Adrian Johnson
TLDR:
- Novel ICS malware named FrostyGoop disrupted heating services in Ukraine
- Made it possible for threat actors to interact directly with operational technology systems via Modbus protocol
Researchers discovered FrostyGoop, a new piece of malware that targeted industrial control systems, leading to a disruption in heating services in Ukraine in January 2024. This malware is the first of its kind that allows threat actors to communicate directly with operational technology systems through the widely used Modbus protocol. The attack specifically targeted a district energy company in Lviv, resulting in nearly 600 apartment buildings losing heat during sub-zero temperatures. FrostyGoop allowed attackers to manipulate and send unauthorized commands to the ICS devices, causing disruptions in the heating system.
Key Points:
Researchers identified FrostyGoop as the first ICS malware that communicates via Modbus protocol
The attack in Ukraine disrupted heating services in 600 buildings, causing significant inconvenience
FrostyGoop allowed attackers to interact directly with operational technology systems, highlighting the potential risks for ICS environments
The malware was used to trigger inaccurate measurements in the heating system controllers, resulting in cold water being pumped to apartments
Full Article:
Researchers discovered a novel ICS malware named FrostyGoop that sabotaged water-heating services in Ukraine by targeting industrial control systems through the Modbus protocol. This attack, which occurred in January 2024, disrupted heating services in nearly 600 apartment buildings in Lviv, leading to cold water being pumped to residents during sub-zero temperatures. FrostyGoop allowed threat actors to interact directly with operational technology systems, posing a significant risk to ICS environments.

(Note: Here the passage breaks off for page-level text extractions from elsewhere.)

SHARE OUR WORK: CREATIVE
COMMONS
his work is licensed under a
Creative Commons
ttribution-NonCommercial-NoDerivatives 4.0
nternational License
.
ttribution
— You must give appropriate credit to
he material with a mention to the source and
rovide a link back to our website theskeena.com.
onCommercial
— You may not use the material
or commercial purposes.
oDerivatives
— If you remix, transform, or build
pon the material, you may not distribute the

The malware, written in Golang and compiled for Windows, enabled attackers to manipulate inputs, outputs, and configuration data in ICS devices through Modbus TCP over port 502. By sending unauthorized commands to victim systems, the attackers were able to cause inaccurate measurements and system malfunctions in the heating controllers, resulting in a loss of heating for customers. The incident response team had to work for nearly two days to rectify the issue and restore the hot water supply.
Dragos researchers recommended implementing network segmentation, continuous monitoring, secure remote access, risk-based vulnerability management, and strong incident response capabilities to protect ICS environments from such malware attacks. The lack of network segmentation allowed the threat actors to move laterally in the energy company’s network, eventually reaching the heating system controllers and causing disruptions without destroying the controllers themselves. FrostyGoop poses a serious threat to industrial operations and public safety, signaling the importance of securing ICS environments against such attacks.